Plaintive appeals from the political elite of the EU will cut no ice with the European multinationals or the players in the financial markets. The elected political class have long since abased themselves in front of the economic powers of these unelected forces. At every point of the crisis the political leaders have acted ‘to reassure the markets’, in other words cringe before their speculative and socially destructive profit seeking. Meanwhile millions of ordinary Europeans languish in unemployment and poverty. European capitalism betrays the continent’s youth in particular with a 22% youth unemployment rate in the Eurozone.

Without a plan for economic growth and development to create a significant increase in real wealth, there will be no resolution to the crippling debt crisis. Terrified that they will not get back their speculative loans to countries like Greece, Spain and Italy, the major banks and hedge funds either refuse to extend meaningful lines of credit or demand such extortionate interest rates that these countries will have to apply for a ‘bailout’ to emergency funding mechanisms.

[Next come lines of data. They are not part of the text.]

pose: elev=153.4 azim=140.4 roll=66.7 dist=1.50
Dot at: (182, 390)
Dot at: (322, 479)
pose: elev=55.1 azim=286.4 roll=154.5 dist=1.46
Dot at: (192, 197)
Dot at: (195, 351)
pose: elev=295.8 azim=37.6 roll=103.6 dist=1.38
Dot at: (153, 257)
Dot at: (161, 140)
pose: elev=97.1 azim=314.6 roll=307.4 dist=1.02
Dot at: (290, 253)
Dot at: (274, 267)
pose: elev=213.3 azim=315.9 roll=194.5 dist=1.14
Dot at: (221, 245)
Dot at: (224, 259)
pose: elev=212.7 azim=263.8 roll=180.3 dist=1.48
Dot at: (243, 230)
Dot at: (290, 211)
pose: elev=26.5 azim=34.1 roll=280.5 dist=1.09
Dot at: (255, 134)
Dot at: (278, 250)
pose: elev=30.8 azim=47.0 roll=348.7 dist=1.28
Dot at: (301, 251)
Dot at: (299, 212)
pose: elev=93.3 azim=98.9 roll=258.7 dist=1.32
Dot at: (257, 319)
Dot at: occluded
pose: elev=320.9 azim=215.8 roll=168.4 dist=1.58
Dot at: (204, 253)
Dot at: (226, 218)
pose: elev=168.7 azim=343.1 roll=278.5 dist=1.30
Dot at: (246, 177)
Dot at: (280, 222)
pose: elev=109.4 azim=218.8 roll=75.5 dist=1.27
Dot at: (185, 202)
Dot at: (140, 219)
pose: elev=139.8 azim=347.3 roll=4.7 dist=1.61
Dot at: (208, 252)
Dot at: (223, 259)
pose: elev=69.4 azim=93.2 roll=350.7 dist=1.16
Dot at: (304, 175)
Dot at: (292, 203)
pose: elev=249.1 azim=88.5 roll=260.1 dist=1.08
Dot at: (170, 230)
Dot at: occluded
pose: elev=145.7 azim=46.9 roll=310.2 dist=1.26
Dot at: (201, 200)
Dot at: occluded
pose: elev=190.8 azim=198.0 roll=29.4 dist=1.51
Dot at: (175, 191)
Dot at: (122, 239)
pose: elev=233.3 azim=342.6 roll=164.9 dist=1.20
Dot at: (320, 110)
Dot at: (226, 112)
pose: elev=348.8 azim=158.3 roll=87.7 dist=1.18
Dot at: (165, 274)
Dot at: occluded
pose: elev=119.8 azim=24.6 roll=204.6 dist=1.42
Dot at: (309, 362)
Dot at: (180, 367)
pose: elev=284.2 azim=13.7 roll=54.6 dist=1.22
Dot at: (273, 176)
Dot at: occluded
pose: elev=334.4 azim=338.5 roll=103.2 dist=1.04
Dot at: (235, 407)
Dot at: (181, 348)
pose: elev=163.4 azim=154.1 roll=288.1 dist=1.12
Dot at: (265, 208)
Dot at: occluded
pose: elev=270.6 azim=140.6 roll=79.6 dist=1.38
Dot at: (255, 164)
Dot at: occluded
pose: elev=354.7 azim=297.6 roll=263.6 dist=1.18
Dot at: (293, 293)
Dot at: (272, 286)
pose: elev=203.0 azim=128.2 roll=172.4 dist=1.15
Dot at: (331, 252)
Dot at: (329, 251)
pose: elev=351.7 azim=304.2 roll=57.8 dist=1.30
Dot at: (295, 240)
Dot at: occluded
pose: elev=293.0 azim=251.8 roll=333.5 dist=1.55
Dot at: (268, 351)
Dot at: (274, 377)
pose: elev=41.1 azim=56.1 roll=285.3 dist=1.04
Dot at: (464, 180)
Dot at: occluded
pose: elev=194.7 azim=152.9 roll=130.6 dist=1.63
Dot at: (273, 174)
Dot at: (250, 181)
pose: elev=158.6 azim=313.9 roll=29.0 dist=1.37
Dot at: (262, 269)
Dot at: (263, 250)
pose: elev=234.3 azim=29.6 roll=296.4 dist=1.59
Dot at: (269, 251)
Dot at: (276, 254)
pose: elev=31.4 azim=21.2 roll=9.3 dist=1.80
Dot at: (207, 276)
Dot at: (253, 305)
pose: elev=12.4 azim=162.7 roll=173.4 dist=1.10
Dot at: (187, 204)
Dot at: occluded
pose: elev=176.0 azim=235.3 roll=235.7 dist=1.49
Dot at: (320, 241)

Despite this enormous crisis in European capitalism, and how clear is should be that it is a crisis of the system itself, the discourse in the mainstream media is conducted entirely within the framework of the rules of that system. However, as it becomes increasingly clear that a cure cannot be found by merely trying to manipulate the disease, there will be a growing aspiration for a radical alternative which breaks the destructive power of the markets, socialises the gigantic funds now swirling around in speculative circles under democratic ownership and control and invests them in massive job creation and social regeneration in the interest of the majority.